Tort sur un point : j'en demande davantage à mes élèves que le rendu d'un cours. Je fais le pari, à chaque fois, que des étincelles de génie brilleront (et ça arrive, au fond, assez souvent — petites étincelles…). Le but ultime n'est-il pas d'avoir des élèves qui nous surpassent ? D'ailleurs, là aussi, voyez en sport les rapports de l'athlète (l'élève) et de son entraîneur (nous…).
Evidemment, certains n'y arriveront jamais. Mais c'est comme cela que l'on établit sa hiérarchie des notes.
Mon ami Laurent Lafforgue, le mathématicien, trouve par ailleurs que le niveau des "meilleurs" élèves — les prépas — s'effondre lamentablement. Dans ses moments de grande forme, il affirme qu'un Certificat d'Etudes de 1925 en comprenait davantage, en maths, qu'un Bac S de 2005. Sans doute veut-il parler de compréhension de la mathématique… Mais son avis, pour polémique qu'il soit, mérite qu'on s'y arrête.
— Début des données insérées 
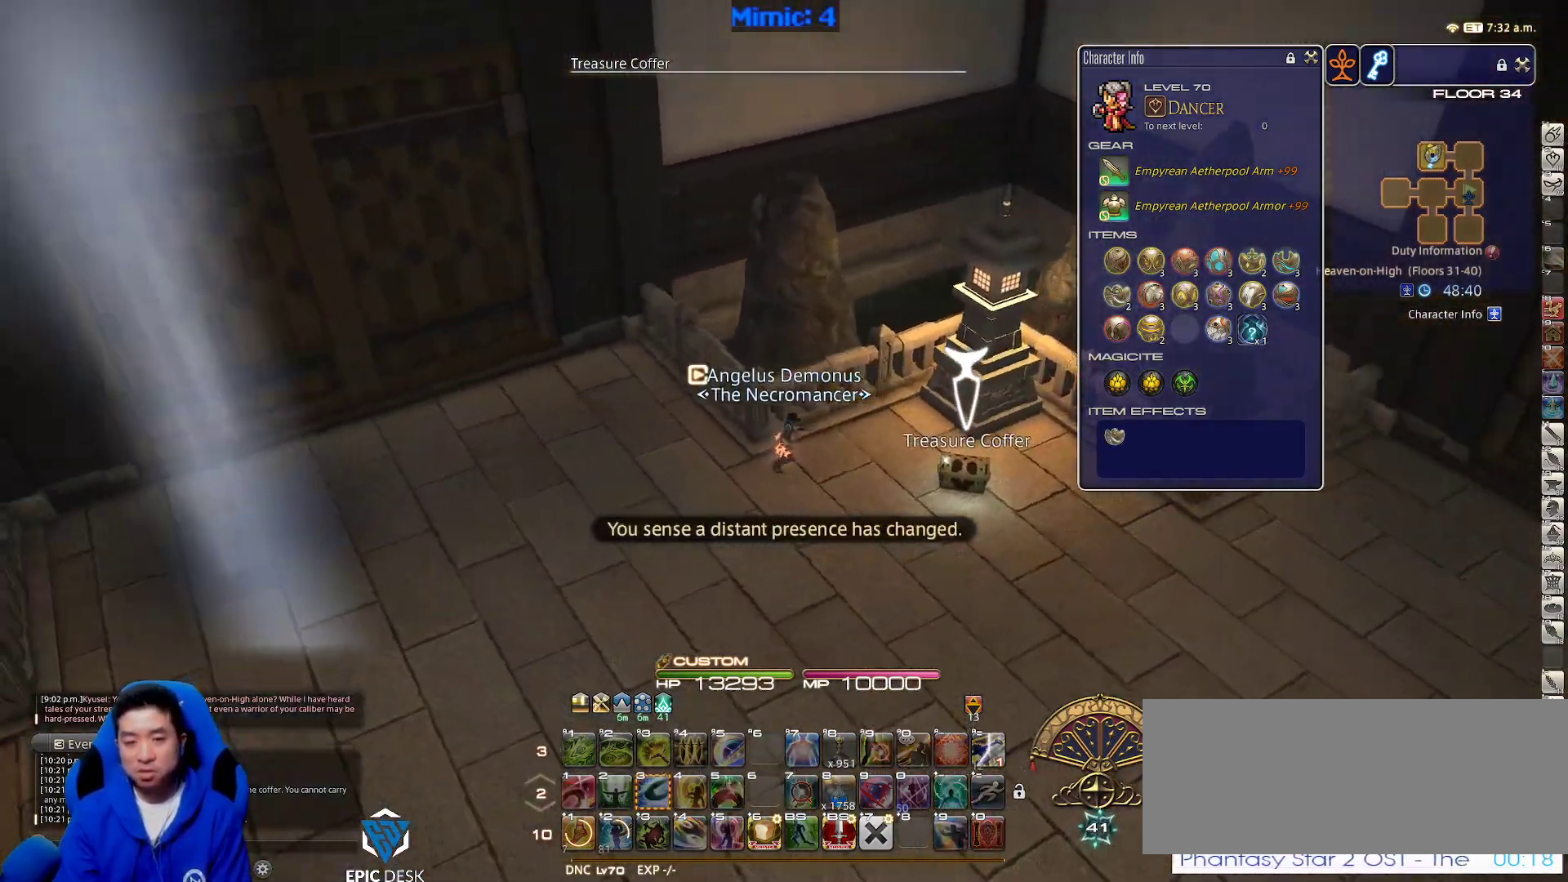
Gameplay with keyboard; each line is a JSON object with the keys held at the frame after it. "events" lists presses ("down") and releases ("up") of ".", "/", "0", "1", "2", "3", "4", "5", "6", "7", "8", "9", "a", "alt_l", "alt_r", "b", "backslash", "backspace", "c", "caps_lock", "comma", "ctrl_l", "ctrl_r", "d", "down", "e", "equals", "escape", "f", "f1", "f10", "f11", "f12", "f2", "f3", "f4", "f5", "f6", "f7", "f8", "f9", "g", "h", "i", "j", "k", "l", "lbracket", "left", "m", "minus", "n", "o", "p", "q", "quote", "r", "rbracket", "return", "right", "s", "semicolon", "shift_l", "shift_r", "space", "super", "t", "tab", "tilde", "u", "up", "v", "w", "x", "y" and "z" between this image and that frame as [ms after this image, input, new state], when the widget could be followed in between. No other keys are recorded. Mouse input is not recorded.
{"keys": ["a", "p", "w"], "events": [[50, "w", "down"], [83, "return", "down"], [133, "return", "up"]]}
Je ne sacque jamais pour le principe. Mais je ne peux pas accepter de mettre des notes correctes à des réalisations stupides, ou prétentieuses, ou erronées. Il m'arrive d'être dur, à l'oral, avec les élèves — pour les faire réagir. Les provoquer. Je crois m'y entendre. Bref, je fais de la pédagogie instantanée — je ne l'ai pas apprise, et je suis sûr d'une chose : ça ne s'apprend pas.

JPB

Ecrit par : brighelli | 09 mars 2006

D'accord.

Mais dans ma matière aussi on ne peut se limiter à rendre un cours. Là aussi on peut aller "plus loin".